まさしく完璧な朝食だ。見るだけで腹のなる音が聞こえてくる。
「あら、神楽くんもおなかがすいているようですね。では席について食べましょう」
ユウキさんの号令に従い、マイと隣り合って木製の椅子に座る。ふわりと良い匂いが鼻腔を刺激し、さらなる食欲に駆られてしまう。
「うわぁ‥‥‥おいしそう」
隣のマイは好物を目の前にした子犬のようにきらきらと目を輝かせている。
「それでは食べましょう。頂きます」
「頂きます!」
「‥‥‥いただきます」
三人は目の前のテーブルに置かれた食事を始める。スプーン、フォークなどの食器は一緒なので、まずは厚切りのベーコンに手を付けた。
「うまいな、これ」
何の畜肉を使用したかは分からないが、旨味が溢れながら朝の胃袋を刺激しない程度の絶妙な油分と塩分が更なる食欲を誘う。ベーコン本来の味もさることながら、焦げ目と加熱具合が絶妙なのか、外はかりかり、中はジューシーと最高の仕上がりを見せている。

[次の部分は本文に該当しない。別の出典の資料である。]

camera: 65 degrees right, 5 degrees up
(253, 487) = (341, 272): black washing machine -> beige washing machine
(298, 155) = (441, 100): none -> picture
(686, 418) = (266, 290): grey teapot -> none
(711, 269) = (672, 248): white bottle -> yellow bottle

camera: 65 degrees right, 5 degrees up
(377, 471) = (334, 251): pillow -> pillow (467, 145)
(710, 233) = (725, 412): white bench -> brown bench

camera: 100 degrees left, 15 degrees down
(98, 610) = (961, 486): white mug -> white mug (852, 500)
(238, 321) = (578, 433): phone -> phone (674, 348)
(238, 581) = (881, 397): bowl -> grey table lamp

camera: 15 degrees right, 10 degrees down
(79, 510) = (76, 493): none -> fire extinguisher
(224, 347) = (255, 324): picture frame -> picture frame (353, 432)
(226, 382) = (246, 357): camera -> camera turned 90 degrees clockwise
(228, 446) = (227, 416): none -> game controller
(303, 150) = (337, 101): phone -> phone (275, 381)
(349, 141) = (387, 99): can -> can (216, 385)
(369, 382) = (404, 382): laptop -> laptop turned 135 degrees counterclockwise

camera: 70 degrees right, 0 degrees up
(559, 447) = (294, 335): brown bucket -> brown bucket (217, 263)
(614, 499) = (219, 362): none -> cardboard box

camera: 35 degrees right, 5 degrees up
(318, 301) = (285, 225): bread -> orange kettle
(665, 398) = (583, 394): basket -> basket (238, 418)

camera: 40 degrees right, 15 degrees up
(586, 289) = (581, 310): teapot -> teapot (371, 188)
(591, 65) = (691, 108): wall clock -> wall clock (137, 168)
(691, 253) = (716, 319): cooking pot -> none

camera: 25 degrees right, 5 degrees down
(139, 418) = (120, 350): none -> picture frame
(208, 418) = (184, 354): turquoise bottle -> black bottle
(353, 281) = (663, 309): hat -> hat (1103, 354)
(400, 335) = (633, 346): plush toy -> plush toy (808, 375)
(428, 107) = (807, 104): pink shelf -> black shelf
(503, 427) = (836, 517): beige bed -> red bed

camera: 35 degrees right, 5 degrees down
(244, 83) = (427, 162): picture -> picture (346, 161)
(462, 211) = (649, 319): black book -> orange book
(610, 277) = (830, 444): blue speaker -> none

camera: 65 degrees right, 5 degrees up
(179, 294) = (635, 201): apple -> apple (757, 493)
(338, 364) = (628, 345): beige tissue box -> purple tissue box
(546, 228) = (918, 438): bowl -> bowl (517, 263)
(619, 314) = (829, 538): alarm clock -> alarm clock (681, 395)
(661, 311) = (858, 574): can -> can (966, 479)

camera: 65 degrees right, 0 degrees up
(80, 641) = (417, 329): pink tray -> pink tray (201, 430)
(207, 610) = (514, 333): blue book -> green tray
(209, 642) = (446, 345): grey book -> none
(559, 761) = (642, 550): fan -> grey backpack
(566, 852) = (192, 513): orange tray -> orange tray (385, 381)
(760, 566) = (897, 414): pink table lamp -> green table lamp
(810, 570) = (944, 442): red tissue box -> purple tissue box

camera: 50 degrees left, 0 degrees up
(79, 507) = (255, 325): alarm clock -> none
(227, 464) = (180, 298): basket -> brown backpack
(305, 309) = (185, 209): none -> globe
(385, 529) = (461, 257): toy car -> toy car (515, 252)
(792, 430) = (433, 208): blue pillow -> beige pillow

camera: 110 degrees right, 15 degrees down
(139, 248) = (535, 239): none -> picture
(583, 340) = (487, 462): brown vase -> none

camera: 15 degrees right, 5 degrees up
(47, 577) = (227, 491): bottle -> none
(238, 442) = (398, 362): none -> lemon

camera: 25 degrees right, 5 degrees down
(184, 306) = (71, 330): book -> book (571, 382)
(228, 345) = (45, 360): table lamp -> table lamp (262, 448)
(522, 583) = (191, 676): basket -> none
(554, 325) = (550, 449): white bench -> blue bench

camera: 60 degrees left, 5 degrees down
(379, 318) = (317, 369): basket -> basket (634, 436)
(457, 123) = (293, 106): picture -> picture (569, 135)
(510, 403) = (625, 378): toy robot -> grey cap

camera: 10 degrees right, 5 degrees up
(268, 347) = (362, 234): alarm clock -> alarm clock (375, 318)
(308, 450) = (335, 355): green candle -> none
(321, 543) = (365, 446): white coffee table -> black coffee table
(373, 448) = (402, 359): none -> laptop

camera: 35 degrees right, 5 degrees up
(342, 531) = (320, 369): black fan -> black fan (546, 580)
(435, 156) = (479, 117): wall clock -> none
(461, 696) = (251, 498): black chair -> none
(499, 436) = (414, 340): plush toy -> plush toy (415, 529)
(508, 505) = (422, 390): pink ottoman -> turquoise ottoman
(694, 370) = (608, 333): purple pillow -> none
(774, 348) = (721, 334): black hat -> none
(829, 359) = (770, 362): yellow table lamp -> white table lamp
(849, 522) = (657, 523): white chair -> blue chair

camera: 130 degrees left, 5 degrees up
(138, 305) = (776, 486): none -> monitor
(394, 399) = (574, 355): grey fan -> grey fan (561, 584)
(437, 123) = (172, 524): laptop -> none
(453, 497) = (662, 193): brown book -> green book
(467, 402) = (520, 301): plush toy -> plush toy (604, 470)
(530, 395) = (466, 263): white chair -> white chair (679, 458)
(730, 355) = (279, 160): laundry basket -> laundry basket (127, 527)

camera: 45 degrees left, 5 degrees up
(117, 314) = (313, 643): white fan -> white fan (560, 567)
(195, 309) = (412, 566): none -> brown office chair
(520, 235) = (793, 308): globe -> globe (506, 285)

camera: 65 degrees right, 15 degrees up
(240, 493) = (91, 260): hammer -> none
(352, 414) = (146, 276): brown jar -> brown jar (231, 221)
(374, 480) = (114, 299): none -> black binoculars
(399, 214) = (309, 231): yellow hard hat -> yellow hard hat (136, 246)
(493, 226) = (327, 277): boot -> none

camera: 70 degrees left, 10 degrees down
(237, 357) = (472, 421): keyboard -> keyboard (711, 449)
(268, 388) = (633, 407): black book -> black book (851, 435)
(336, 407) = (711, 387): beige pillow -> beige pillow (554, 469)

「そうなんですよ!ユウキさんの食事は何を食べても絶品なんです」
「あらあら、お口に合うならよかったです」
マイも空腹だったのだろうか、勢いよく食べ進める。もきゅもきゅと可愛らしい音が聞こえて来そうないじらしい食べっぷり。対比するように、ユウキさんは洗練された動きで最も素早く食事をしていた、というより一瞬でも皿に意識を向けたころには新品の皿同様に食べ物が消えている‥‥‥。
(本当にユウキさんは何者なんだ‥‥‥?)
「ただのしがない酒場の主です」
「‥‥‥っ!」
なんでこの人、こんなにも鋭いんだろうか......?
「神楽くんはこちらで初めての食事だと思いますがお口にあいますか?」
「‥‥‥ええ、何を食べても本当においしいです、ありがとうございます。‥‥‥ユウキさん」
「ユウキでいいですよ」
「ユウキさんを呼び捨てなんて恐れ多い‥‥‥私がやった日には打首獄門」
「‥‥‥何か言いました、マイ?」
「回答拒否でお願い致します」
他愛もない会話の中で食事は進む。
(誰か作った食事を食べるのも何年振りなんだろうな)
ふとそんな思考がよぎった。正直、一切の緊張を強いられない食事を他人と展開した事がないので経験値が無いのだ。たったこれだけの、誰かと食事を囲うというこれだけの事が、人にとってどれだけの安らぎを与えるかを今の今まで知らなかったのだ。
「‥‥‥神楽さん」
ふと思考に沈んだ俺に、マイが真摯に視線を向ける。ユウキさんも表情を僅かに固めた。この世界の女性は勘が鋭いのか、誰かの機微に対して敏感に感じ取れるのだろうか。
「神楽さんは、大丈夫です。‥‥‥私がいますから」
マイの真摯で、まっすぐな声。澄んだ眼が、俺を射貫いた。
「‥‥‥ふふ。マイったら」
マイの素直さにも、ユウキさんの余裕にも、俺は救われ始めているのかもしれない。